WHAT TO DO:
In the copy, include no pictures, but reproduce every record exactly.

EXERCISE DATA:
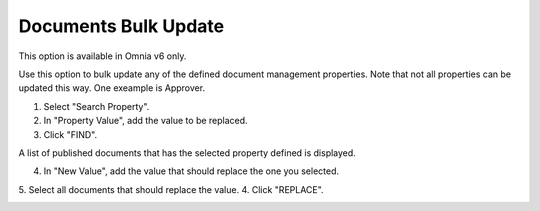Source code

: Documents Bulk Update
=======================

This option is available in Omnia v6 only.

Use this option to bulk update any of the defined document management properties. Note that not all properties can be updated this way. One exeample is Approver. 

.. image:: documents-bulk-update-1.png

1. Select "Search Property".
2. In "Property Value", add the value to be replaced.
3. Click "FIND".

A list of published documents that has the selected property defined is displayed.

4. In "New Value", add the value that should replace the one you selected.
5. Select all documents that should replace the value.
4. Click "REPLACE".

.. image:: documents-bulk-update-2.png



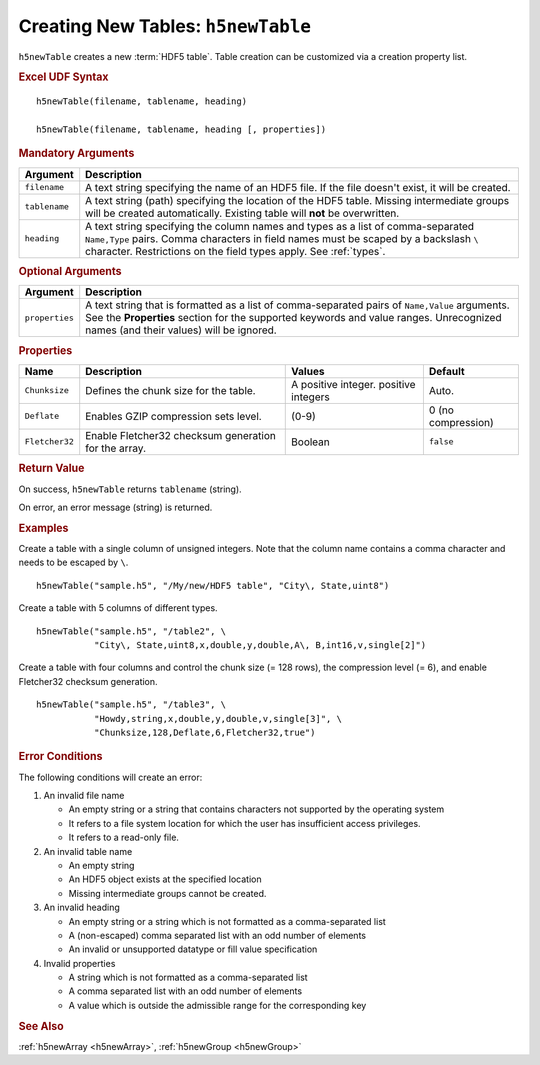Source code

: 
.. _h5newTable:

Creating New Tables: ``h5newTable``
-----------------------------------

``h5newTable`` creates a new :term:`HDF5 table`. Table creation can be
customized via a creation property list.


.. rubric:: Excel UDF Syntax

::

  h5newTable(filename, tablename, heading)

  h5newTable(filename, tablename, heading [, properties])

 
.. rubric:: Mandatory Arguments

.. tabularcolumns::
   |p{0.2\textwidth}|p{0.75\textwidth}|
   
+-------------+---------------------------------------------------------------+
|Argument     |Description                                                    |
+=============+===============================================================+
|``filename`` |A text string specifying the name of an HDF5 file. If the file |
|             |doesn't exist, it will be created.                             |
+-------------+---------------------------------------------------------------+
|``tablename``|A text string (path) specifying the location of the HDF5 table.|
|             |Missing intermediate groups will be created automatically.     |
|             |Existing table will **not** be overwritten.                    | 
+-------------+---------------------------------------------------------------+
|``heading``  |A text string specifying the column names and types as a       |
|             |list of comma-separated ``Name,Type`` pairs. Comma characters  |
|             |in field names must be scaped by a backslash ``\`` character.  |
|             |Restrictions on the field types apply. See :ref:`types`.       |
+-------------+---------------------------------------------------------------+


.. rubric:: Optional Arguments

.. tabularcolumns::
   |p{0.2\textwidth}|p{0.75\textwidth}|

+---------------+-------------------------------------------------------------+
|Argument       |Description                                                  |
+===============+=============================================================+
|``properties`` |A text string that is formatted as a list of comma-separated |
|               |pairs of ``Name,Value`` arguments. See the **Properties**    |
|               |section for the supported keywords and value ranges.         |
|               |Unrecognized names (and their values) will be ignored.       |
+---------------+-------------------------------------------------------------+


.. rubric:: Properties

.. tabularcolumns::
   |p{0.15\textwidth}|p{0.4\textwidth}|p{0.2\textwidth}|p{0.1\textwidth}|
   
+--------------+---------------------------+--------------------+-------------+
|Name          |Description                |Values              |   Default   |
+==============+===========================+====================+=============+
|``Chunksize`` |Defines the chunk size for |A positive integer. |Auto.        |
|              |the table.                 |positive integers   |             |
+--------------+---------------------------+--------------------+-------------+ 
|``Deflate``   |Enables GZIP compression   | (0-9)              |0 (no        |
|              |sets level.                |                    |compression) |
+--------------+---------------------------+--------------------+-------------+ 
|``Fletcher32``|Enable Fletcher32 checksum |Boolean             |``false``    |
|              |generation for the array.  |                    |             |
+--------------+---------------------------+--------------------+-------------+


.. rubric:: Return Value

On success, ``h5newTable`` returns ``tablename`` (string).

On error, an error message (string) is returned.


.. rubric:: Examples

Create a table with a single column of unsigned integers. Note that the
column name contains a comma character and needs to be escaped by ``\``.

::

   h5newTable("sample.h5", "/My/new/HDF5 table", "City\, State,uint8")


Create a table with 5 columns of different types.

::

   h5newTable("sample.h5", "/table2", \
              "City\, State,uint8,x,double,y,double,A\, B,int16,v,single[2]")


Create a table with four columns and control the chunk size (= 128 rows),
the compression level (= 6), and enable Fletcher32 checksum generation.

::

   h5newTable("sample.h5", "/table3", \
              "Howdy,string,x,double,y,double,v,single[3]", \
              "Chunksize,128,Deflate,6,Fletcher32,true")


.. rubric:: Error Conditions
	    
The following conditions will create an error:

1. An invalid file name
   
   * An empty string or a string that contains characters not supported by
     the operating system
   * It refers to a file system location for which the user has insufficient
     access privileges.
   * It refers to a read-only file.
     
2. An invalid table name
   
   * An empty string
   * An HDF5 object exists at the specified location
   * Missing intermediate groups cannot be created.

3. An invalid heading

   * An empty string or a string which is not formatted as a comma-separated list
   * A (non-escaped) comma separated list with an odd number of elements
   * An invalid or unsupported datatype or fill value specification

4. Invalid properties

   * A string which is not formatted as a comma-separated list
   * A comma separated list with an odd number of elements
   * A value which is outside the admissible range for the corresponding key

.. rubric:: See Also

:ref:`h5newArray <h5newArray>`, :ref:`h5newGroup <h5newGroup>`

WRITTEN RESPONSE:
Source code

: Documents Bulk Update
=======================

This option is available in Omnia v6 only.

Use this option to bulk update any of the defined document management properties. Note that not all properties can be updated this way. One exeample is Approver. 

.. image:: documents-bulk-update-1.png

1. Select "Search Property".
2. In "Property Value", add the value to be replaced.
3. Click "FIND".

A list of published documents that has the selected property defined is displayed.

4. In "New Value", add the value that should replace the one you selected.
5. Select all documents that should replace the value.
4. Click "REPLACE".

.. image:: documents-bulk-update-2.png



Source code

: 
.. _h5newTable:

Creating New Tables: ``h5newTable``
-----------------------------------

``h5newTable`` creates a new :term:`HDF5 table`. Table creation can be
customized via a creation property list.


.. rubric:: Excel UDF Syntax

::

  h5newTable(filename, tablename, heading)

  h5newTable(filename, tablename, heading [, properties])

 
.. rubric:: Mandatory Arguments

.. tabularcolumns::
   |p{0.2\textwidth}|p{0.75\textwidth}|
   
+-------------+---------------------------------------------------------------+
|Argument     |Description                                                    |
+=============+===============================================================+
|``filename`` |A text string specifying the name of an HDF5 file. If the file |
|             |doesn't exist, it will be created.                             |
+-------------+---------------------------------------------------------------+
|``tablename``|A text string (path) specifying the location of the HDF5 table.|
|             |Missing intermediate groups will be created automatically.     |
|             |Existing table will **not** be overwritten.                    | 
+-------------+---------------------------------------------------------------+
|``heading``  |A text string specifying the column names and types as a       |
|             |list of comma-separated ``Name,Type`` pairs. Comma characters  |
|             |in field names must be scaped by a backslash ``\`` character.  |
|             |Restrictions on the field types apply. See :ref:`types`.       |
+-------------+---------------------------------------------------------------+


.. rubric:: Optional Arguments

.. tabularcolumns::
   |p{0.2\textwidth}|p{0.75\textwidth}|

+---------------+-------------------------------------------------------------+
|Argument       |Description                                                  |
+===============+=============================================================+
|``properties`` |A text string that is formatted as a list of comma-separated |
|               |pairs of ``Name,Value`` arguments. See the **Properties**    |
|               |section for the supported keywords and value ranges.         |
|               |Unrecognized names (and their values) will be ignored.       |
+---------------+-------------------------------------------------------------+


.. rubric:: Properties

.. tabularcolumns::
   |p{0.15\textwidth}|p{0.4\textwidth}|p{0.2\textwidth}|p{0.1\textwidth}|
   
+--------------+---------------------------+--------------------+-------------+
|Name          |Description                |Values              |   Default   |
+==============+===========================+====================+=============+
|``Chunksize`` |Defines the chunk size for |A positive integer. |Auto.        |
|              |the table.                 |positive integers   |             |
+--------------+---------------------------+--------------------+-------------+ 
|``Deflate``   |Enables GZIP compression   | (0-9)              |0 (no        |
|              |sets level.                |                    |compression) |
+--------------+---------------------------+--------------------+-------------+ 
|``Fletcher32``|Enable Fletcher32 checksum |Boolean             |``false``    |
|              |generation for the array.  |                    |             |
+--------------+---------------------------+--------------------+-------------+


.. rubric:: Return Value

On success, ``h5newTable`` returns ``tablename`` (string).

On error, an error message (string) is returned.


.. rubric:: Examples

Create a table with a single column of unsigned integers. Note that the
column name contains a comma character and needs to be escaped by ``\``.

::

   h5newTable("sample.h5", "/My/new/HDF5 table", "City\, State,uint8")


Create a table with 5 columns of different types.

::

   h5newTable("sample.h5", "/table2", \
              "City\, State,uint8,x,double,y,double,A\, B,int16,v,single[2]")


Create a table with four columns and control the chunk size (= 128 rows),
the compression level (= 6), and enable Fletcher32 checksum generation.

::

   h5newTable("sample.h5", "/table3", \
              "Howdy,string,x,double,y,double,v,single[3]", \
              "Chunksize,128,Deflate,6,Fletcher32,true")


.. rubric:: Error Conditions
	    
The following conditions will create an error:

1. An invalid file name
   
   * An empty string or a string that contains characters not supported by
     the operating system
   * It refers to a file system location for which the user has insufficient
     access privileges.
   * It refers to a read-only file.
     
2. An invalid table name
   
   * An empty string
   * An HDF5 object exists at the specified location
   * Missing intermediate groups cannot be created.

3. An invalid heading

   * An empty string or a string which is not formatted as a comma-separated list
   * A (non-escaped) comma separated list with an odd number of elements
   * An invalid or unsupported datatype or fill value specification

4. Invalid properties

   * A string which is not formatted as a comma-separated list
   * A comma separated list with an odd number of elements
   * A value which is outside the admissible range for the corresponding key

.. rubric:: See Also

:ref:`h5newArray <h5newArray>`, :ref:`h5newGroup <h5newGroup>`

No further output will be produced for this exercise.